One of my clients called me the other day for help connecting a Windows XP laptop to their wireless network. The laptop had been able to connect wirelessly in the past, but for some reason it had stopped working.
When I arrived on site, we started the laptop and tried scanning for wireless networks:
This process should show any wireless networks that are within range of the laptop. But on my client’s laptop, there were no detected networks in the list. I tried to refresh the list but still found nothing. For some reason, the wireless card was not detecting any networks.

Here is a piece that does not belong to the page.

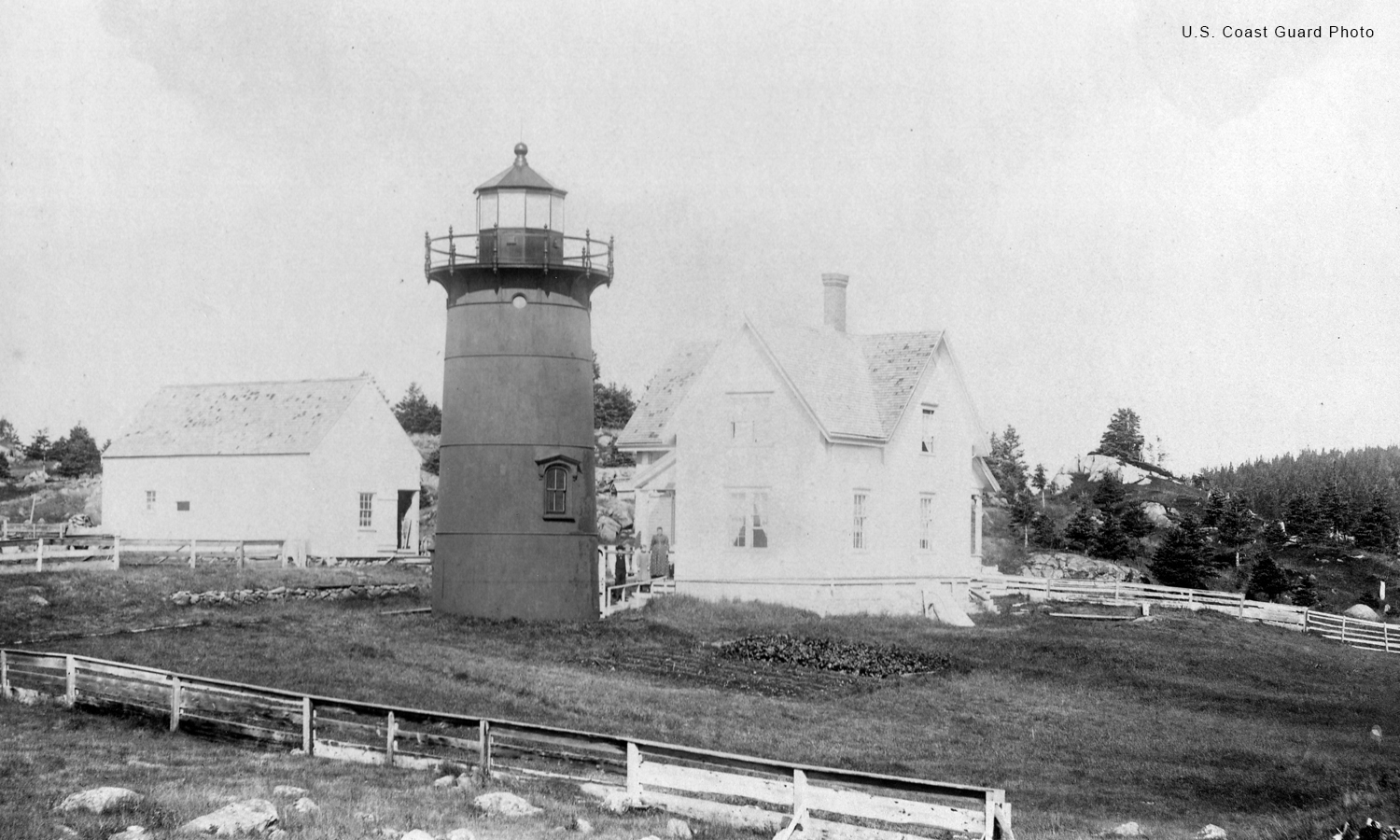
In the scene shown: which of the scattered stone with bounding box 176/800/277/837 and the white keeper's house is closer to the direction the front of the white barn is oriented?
the white keeper's house

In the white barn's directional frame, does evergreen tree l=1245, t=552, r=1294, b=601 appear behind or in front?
in front

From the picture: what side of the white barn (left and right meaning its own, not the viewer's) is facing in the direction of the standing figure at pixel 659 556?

There was a problem with the wireless adapter’s driver.
Re-install the driver.
1. I started my own laptop to see if there were actually any networks in range. Sure enough, when I scanned with my own computer, about five wireless networks were detected, including my client’s wireless router.
So why was my client’s laptop not detecting any networks?
2. Try re-installing the driver for the wireless card.
*** Caution: In my experience, 99% of the time Windows XP will automatically reinstall a removed driver upon reboot. However, there is a small chance you’d have to get the driver from a disc or the manufacturer’s website. ***
3. Right-click on the “My Computer” icon and select “Properties” from the menu.
4. Select the “Hardware” tab and click the “Device Manager” button. The device manager will open.
5. Click the plus sign beside “Network adapters”.
6. Right-click on the wireless adapter and select “Uninstall” from the menu:
7. Click on “OK” when the warning comes up asking if you really want to uninstall the driver. It should disappear from the list.
8. Reboot the computer. Windows XP should automatically detect the wireless adapter and reinstall the driver:
In the unlikely event that Windows XP doesn’t have the driver for your adapter in its database, then you’ll have to download it from the manufacturer’s website.